Et maintenant, une autre grande question se pose : si le pic du coût de l’argent a bien été atteint, combien de temps ce niveau élevé des taux va-t-il durer ? Quelques réflexions.

Qu’adviendra-t-il des 300 000 milliards de dettes avec des taux aussi élevés ?

L’attention des économistes se porte désormais sur le taux d’intérêt neutre à long terme, c’est-à-dire le niveau de taux qui permet de maintenir l’inflation au taux privilégié par la banque centrale, soit environ 2 %. Dans la zone euro, la BCE a porté ce taux à 4,50 % et aux États-Unis, il est désormais de 5,5 %. Des taux élevés, mais sont-ils destinés à s’arrêter là et pour combien de temps ? Les réponses ne sont pas anodines.

Au cours de la décennie qui a suivi la crise financière de 2008, le taux neutre a baissé dans toutes les économies développées, car l’inflation est généralement restée modérée, même si les banques centrales ont maintenu les taux d’intérêt à des niveaux historiquement bas. La flambée des prix qui a suivi la crise a toutefois ébranlé ce calme, suscitant un débat parmi les économistes, les banquiers centraux et les opérateurs obligataires sur l’avenir de l’inflation et des taux d’intérêt, avec des implications très concrètes pour un monde criblé de quelque 300 000 milliards de dollars de dettes.

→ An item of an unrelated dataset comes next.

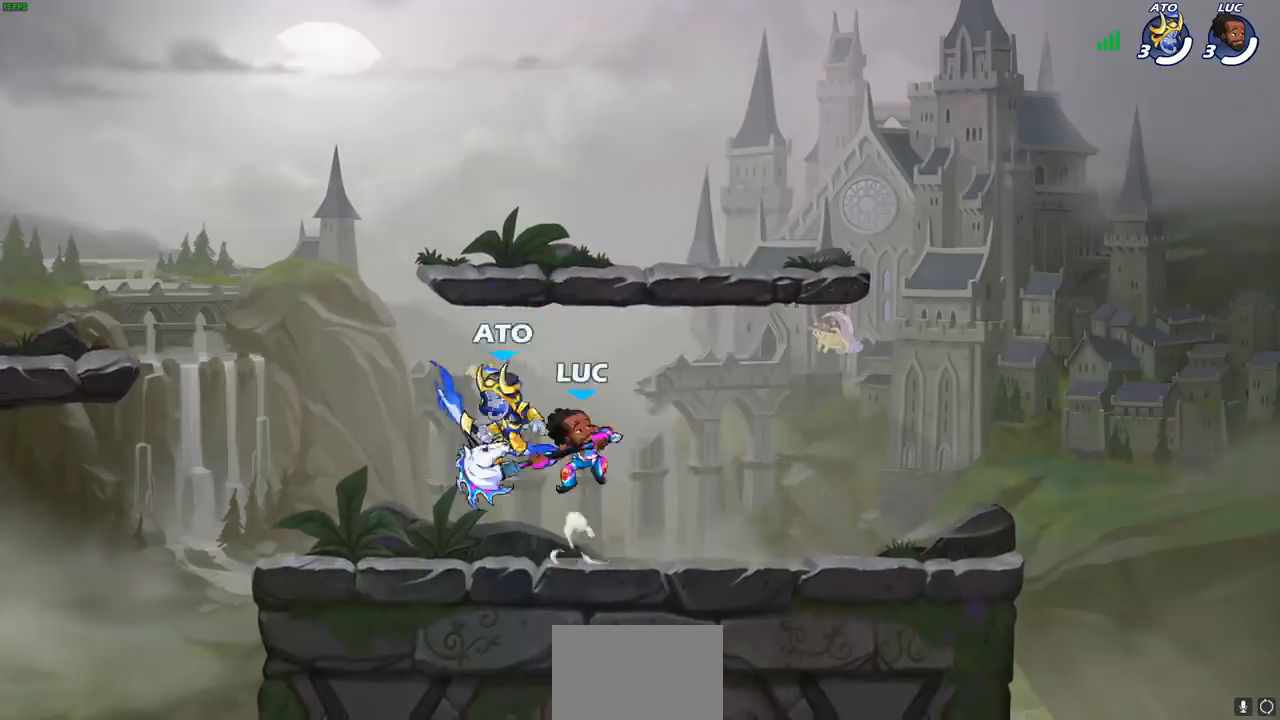
{"buttons": [], "left_stick": "down", "events": [[33, "left_stick", "left"], [483, "left_stick", "down"]]}
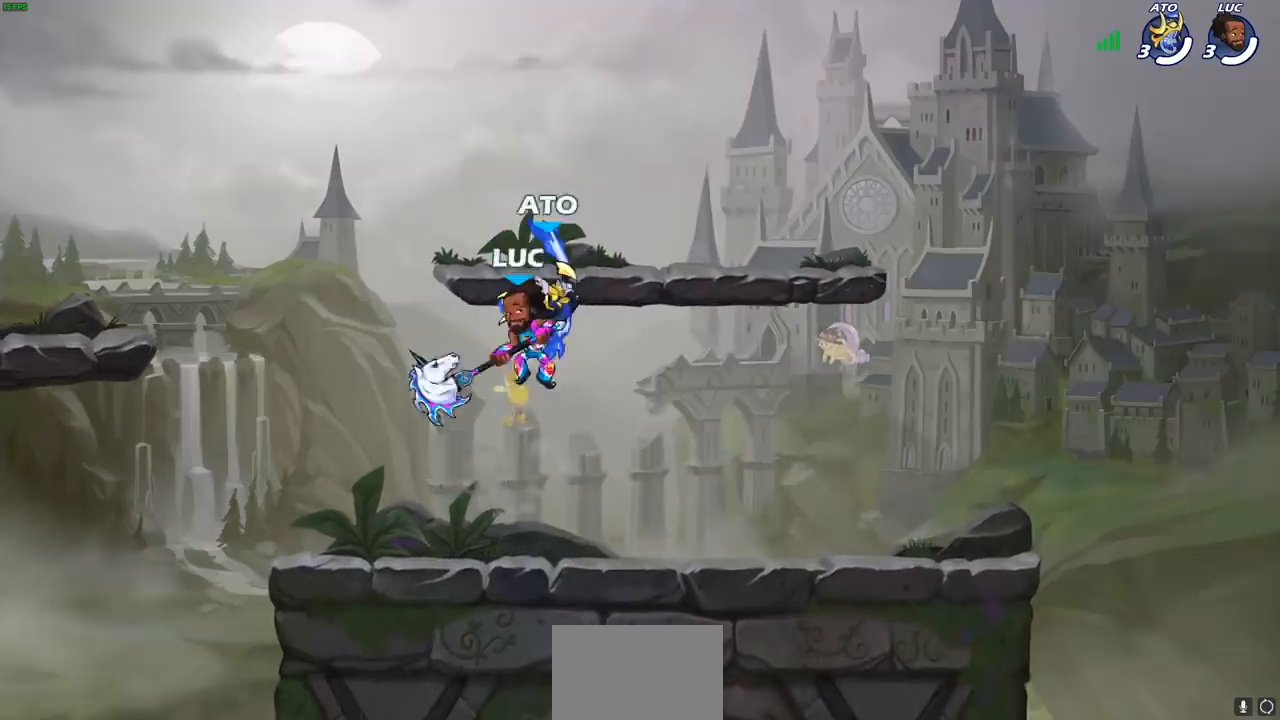
{"buttons": [], "left_stick": "center", "events": [[83, "left_stick", "right"], [300, "left_stick", "center"], [317, "SQUARE", "down"], [417, "SQUARE", "up"]]}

Anna Wong, économiste en chef pour Bloomberg Economics aux États-Unis, a récemment analysé ce que différentes estimations du taux d’intérêt neutre signifieraient pour les paramètres de la politique de la Réserve fédérale. Elle a constaté qu’un taux neutre plus élevé entraînerait moins de réductions des taux d’intérêt au cours des deux prochaines années.

Echaudés par l’échec de l’analyse et de la communication qui a conduit à des prévisions erronées selon lesquelles l’inflation serait transitoire alors que les prix ont grimpé en 2021, les responsables de la Fed ne révèlent pas grand-chose ces jours-ci en ce qui concerne leur vision des taux à long terme. La prudence les incite plutôt à déclarer qu’il est trop tôt pour dire exactement où l’inflation et les taux se stabiliseront une fois que l’économie se sera normalisée.

Que va-t-il se passer avec des taux d’intérêt atteignent des sommets ?

Des millions d’emprunteurs dans le monde, se sont heurtées au resserrement monétaire le plus brutal depuis une génération. Ils ont fait ce qu’ils ont pu pour résister à la tempête, mais la durée de cette résistance dépendra de facteurs indépendants de leur volonté, tels que la démondialisation, le vieillissement et le coût de la transition énergétique.

Contrairement à l’Amérique, où la plupart des emprunteurs immobiliers bénéficient de taux fixes sur 30 ans, en Australie, plus de 70 % des prêts hypothécaires sont liés à des taux variables qui évoluent en grande partie en fonction des niveaux de la banque centrale. L’endettement des ménages représentant en moyenne 190 % du revenu disponible, chaque hausse des taux d’intérêt de la Banque de réserve d’Australie a aggravé les difficultés des emprunteurs.